Hunt for the word "picture" across the entries below, copying each line that holds it.

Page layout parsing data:
- - - -
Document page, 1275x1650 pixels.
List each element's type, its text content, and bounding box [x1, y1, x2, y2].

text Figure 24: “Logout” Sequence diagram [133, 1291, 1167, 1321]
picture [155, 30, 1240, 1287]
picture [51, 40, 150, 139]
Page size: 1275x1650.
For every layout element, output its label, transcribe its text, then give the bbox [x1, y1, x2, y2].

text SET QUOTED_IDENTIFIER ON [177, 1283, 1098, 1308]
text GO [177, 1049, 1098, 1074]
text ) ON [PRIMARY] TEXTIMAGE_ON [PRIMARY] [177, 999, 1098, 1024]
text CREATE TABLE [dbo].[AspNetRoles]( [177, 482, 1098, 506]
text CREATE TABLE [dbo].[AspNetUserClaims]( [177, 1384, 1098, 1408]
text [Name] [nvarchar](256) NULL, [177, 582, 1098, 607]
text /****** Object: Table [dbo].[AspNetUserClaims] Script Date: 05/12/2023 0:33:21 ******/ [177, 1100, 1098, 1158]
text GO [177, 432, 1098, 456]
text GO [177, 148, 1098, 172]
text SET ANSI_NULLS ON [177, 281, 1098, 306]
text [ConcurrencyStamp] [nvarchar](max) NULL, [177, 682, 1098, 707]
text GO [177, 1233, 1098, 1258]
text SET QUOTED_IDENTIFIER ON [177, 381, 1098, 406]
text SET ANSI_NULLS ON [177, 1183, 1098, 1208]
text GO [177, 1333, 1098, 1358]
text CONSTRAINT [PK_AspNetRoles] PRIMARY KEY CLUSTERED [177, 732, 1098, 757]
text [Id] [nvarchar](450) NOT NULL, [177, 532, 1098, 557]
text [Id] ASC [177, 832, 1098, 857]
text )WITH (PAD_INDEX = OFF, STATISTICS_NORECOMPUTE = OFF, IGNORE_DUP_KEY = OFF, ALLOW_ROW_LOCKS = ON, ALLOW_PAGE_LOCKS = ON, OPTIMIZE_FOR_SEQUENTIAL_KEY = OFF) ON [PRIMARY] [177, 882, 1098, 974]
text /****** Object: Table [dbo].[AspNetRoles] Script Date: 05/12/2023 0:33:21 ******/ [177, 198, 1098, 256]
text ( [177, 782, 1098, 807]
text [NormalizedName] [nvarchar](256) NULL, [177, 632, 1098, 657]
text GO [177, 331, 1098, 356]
- - - -
Finished task:
picture [155, 30, 1240, 1287]
picture [51, 40, 150, 139]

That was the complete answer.